◆ **Work to complete**
1 > How would you render this sentence from the passage on associate accounting in Spanish: "AS 23 provides similar guidance to Ind AS 28 regarding the accounting treatment of investments in associates."?
2 > Could you print the passage on associate accounting starting at "- **Consolidation Consideration:**" and ending at "as a whole."?

◆ **Text passage**
_____

2. What are the requirements under the relevant accounting standards (AS/ Ind AS) for consolidating the financial statements of A Pvt. Ltd. and B Pvt. Ltd. & B Pvt. Ltd. With A Pvt. Ltd. when each holds a significant but non-controlling interest in the other?


06 July 2024 In the scenario where A Pvt. Ltd. and B Pvt. Ltd. hold significant but non-controlling interests in each other, the consolidation of financial statements needs to adhere to both the Companies Act 2013 provisions and the applicable accounting standards (Ind AS or AS).

### 1. Restrictions under the Companies Act 2013:

Under the Companies Act 2013, there are no specific restrictions on the consolidation of financial statements when both companies are considered associates of each other. The Act primarily provides guidelines for preparing and presenting financial statements, including consolidation requirements for companies under its purview. As long as both companies meet the definition of associates (where one has significant influence over the other but does not control it), their financial statements can be consolidated if deemed necessary for a true and fair view.

### 2. Requirements under Accounting Standards:

#### a. Ind AS 28 - Investments in Associates:

Ind AS 28 provides guidance on how to account for investments in associates, including when an entity has significant influence but not control over another entity. Key points relevant to the scenario include:

- **Significant Influence:** A Pvt. Ltd. holding a 25% shareholding in B Pvt. Ltd. typically signifies significant influence, which is presumed when holding between 20% to 50% of the voting power.

- **Equity Method of Accounting:** Normally, under Ind AS, an investor (A Pvt. Ltd.) with significant influence over an associate (B Pvt. Ltd.) should account for its investment using the equity method. This involves initially recording the investment at cost and adjusting it periodically to reflect the investor's share of the associate's net assets and income or losses.

- **Consolidation Consideration:** Since both companies have significant but non-controlling interests in each other (A Pvt. Ltd. in B Pvt. Ltd. and vice versa), consolidation may not be mandatory but could be considered if management determines it necessary to provide a true and fair view of the financial position and performance of the group as a whole.

#### b. AS 23 - Accounting for Investments in Associates in Consolidated Financial Statements (for non-Ind AS entities):

For companies following Accounting Standards (AS) under the Companies Act 2013:

- AS 23 provides similar guidance to Ind AS 28 regarding the accounting treatment of investments in associates.
- The equity method is generally applied to account for investments in associates, ensuring that the investor reflects its share of the associate's net assets and results of operations in its financial statements.

### Conclusion:

1. **Restrictions:** There are no specific restrictions under the Companies Act 2013 that would prevent A Pvt. Ltd. and B Pvt. Ltd. from consolidating their financial statements if they both hold significant but non-controlling interests in each other.

2. **Accounting Requirements:** Both A Pvt. Ltd. and B Pvt. Ltd. would typically account for their investments in each other using the equity method under Ind AS 28 or AS 23. Consolidation of financial statements should be based on the management's assessment of the need to provide a true and fair view, considering the interrelationship and economic substance of their investments and operations.

In practice, consult with a qualified accountant or auditor to ensure compliance with specific accounting standards and regulatory requirements applicable to your jurisdiction and the Companies Act provisions relevant to your situation.

_____

◆ **Data shown**
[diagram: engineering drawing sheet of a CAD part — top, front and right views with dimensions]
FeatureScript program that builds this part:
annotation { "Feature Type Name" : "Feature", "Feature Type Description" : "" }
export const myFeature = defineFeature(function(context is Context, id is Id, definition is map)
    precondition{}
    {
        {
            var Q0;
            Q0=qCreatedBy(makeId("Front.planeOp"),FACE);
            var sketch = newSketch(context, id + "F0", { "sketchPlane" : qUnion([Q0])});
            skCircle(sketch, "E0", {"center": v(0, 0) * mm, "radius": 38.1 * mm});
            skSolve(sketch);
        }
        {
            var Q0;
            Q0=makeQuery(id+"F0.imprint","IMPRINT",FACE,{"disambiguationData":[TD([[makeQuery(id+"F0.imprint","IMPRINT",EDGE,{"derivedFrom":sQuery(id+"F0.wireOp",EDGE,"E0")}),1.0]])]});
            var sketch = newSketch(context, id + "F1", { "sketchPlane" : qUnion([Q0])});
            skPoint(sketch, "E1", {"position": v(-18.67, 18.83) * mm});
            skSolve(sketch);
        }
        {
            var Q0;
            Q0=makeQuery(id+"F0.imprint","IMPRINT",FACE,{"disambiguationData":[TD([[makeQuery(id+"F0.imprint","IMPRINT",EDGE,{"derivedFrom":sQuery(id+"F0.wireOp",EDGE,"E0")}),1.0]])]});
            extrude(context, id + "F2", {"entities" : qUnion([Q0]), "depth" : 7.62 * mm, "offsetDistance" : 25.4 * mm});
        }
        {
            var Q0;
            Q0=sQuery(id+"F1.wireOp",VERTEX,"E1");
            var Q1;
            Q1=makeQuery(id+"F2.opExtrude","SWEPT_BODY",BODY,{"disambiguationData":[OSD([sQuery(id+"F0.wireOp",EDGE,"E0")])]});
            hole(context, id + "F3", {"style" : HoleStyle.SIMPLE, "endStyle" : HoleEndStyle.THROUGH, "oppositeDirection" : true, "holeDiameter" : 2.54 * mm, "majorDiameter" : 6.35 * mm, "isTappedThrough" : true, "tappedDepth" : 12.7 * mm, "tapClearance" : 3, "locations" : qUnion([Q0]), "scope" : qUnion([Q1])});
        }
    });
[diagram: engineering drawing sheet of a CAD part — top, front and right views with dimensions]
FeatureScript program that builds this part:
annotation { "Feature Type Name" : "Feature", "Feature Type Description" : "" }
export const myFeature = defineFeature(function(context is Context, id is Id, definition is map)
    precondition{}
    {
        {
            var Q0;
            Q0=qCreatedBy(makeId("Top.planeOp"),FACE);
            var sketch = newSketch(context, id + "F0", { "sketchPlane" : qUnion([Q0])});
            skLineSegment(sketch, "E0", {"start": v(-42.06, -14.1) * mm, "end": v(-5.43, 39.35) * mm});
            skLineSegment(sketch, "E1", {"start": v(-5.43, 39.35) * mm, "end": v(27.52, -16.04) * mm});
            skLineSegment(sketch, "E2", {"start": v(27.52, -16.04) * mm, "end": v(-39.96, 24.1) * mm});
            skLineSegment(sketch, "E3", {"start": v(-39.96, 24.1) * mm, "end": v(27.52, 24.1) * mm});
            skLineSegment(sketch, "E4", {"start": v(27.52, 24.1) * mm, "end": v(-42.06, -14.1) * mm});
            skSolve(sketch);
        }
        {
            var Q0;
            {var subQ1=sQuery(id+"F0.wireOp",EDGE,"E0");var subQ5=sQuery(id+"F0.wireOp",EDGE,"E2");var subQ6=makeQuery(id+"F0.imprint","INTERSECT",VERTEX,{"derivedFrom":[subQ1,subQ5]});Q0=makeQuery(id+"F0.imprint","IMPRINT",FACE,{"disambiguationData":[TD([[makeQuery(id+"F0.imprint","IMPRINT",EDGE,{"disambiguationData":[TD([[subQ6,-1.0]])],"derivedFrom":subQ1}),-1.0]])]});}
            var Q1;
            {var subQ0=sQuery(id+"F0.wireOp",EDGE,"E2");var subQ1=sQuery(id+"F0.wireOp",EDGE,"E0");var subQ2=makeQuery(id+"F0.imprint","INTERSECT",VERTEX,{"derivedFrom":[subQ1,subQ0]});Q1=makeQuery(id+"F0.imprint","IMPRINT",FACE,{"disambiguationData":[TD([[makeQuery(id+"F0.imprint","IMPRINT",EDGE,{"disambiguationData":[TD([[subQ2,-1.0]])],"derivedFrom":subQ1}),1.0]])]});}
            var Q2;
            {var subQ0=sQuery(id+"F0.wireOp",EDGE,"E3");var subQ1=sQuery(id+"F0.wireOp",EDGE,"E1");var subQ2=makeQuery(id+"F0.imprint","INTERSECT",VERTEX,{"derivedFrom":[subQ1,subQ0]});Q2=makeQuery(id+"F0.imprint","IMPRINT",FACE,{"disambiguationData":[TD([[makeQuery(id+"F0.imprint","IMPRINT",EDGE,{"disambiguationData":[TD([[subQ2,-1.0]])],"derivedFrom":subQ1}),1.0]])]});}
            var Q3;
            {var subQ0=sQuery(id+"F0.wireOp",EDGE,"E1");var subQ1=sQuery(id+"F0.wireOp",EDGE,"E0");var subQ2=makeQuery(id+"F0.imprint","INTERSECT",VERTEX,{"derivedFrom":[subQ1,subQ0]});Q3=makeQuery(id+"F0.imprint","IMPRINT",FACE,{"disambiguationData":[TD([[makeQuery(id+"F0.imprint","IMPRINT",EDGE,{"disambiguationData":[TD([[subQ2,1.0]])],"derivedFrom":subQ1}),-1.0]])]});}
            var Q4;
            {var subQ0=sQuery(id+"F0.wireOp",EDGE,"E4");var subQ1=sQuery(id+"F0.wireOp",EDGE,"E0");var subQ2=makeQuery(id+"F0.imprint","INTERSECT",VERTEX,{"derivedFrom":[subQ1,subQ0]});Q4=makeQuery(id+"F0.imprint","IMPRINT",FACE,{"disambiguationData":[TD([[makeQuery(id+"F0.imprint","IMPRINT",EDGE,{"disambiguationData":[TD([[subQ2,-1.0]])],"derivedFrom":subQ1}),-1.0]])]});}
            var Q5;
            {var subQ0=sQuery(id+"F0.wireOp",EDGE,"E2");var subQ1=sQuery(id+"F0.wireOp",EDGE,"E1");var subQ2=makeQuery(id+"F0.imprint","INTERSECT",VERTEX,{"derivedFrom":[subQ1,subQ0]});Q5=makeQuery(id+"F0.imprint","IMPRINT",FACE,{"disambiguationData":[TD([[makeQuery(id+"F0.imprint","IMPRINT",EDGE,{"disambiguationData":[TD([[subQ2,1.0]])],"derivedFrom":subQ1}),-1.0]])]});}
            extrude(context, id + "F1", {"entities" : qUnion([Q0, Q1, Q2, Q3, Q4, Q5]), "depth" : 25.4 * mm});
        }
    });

_____

◆ **Solutions in order**
1 > La AS 23 ofrece una orientación similar a la de la Ind AS 28 en cuanto al tratamiento contable de las inversiones en asociadas.

2 >
- **Consolidation Consideration:** Since both companies have significant but non-controlling interests in each other (A Pvt. Ltd. in B Pvt. Ltd. and vice versa), consolidation may not be mandatory but could be considered if management determines it necessary to provide a true and fair view of the financial position and performance of the group as a whole.